RECORDS PROVIDED:

>>>

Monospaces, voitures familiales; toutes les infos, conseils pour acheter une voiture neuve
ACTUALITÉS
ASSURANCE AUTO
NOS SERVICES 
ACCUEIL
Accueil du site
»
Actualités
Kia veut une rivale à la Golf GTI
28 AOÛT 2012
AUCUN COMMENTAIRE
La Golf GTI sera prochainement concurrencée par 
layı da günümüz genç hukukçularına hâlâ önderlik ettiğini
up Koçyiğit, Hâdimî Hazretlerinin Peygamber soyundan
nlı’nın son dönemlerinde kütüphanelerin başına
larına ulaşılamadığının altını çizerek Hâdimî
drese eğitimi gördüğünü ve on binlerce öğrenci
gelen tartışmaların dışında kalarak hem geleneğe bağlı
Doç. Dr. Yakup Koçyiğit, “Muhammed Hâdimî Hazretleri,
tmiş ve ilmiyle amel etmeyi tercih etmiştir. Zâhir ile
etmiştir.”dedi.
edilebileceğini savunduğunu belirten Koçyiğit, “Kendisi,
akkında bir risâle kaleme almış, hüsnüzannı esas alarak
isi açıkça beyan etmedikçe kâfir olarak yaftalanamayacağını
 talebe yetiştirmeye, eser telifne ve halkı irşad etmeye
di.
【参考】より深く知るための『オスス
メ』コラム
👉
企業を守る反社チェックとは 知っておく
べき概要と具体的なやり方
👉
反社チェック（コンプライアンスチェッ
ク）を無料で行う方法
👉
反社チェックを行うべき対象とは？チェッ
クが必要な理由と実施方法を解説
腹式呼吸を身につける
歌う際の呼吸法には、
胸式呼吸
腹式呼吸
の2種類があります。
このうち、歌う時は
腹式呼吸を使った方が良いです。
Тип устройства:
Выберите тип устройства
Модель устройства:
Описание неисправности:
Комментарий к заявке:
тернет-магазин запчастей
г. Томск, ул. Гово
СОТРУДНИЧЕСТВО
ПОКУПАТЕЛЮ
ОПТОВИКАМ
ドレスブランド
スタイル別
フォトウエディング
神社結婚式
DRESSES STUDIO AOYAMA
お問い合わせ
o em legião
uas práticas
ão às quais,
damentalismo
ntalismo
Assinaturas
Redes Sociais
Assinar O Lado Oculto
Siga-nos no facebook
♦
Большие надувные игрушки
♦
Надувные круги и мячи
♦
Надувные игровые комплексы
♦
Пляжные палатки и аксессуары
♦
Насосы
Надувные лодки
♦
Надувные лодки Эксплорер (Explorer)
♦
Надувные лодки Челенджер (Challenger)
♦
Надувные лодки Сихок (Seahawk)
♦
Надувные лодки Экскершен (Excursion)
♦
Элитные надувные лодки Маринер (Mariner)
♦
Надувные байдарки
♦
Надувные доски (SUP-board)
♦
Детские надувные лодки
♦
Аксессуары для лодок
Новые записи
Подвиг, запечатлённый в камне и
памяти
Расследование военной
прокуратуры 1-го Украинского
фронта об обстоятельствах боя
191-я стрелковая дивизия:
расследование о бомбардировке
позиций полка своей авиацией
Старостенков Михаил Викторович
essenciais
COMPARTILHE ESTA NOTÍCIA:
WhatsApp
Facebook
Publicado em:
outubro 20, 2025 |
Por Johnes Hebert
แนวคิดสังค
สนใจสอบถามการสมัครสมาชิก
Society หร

<<<

AIM OF THE EXERCISE: Copy, from the material above, each line in which the string "лодки" occurs.

RESPONSE TO THE EXERCISE:
Надувные лодки
Надувные лодки Эксплорер (Explorer)
Надувные лодки Челенджер (Challenger)
Надувные лодки Сихок (Seahawk)
Надувные лодки Экскершен (Excursion)
Элитные надувные лодки Маринер (Mariner)
Детские надувные лодки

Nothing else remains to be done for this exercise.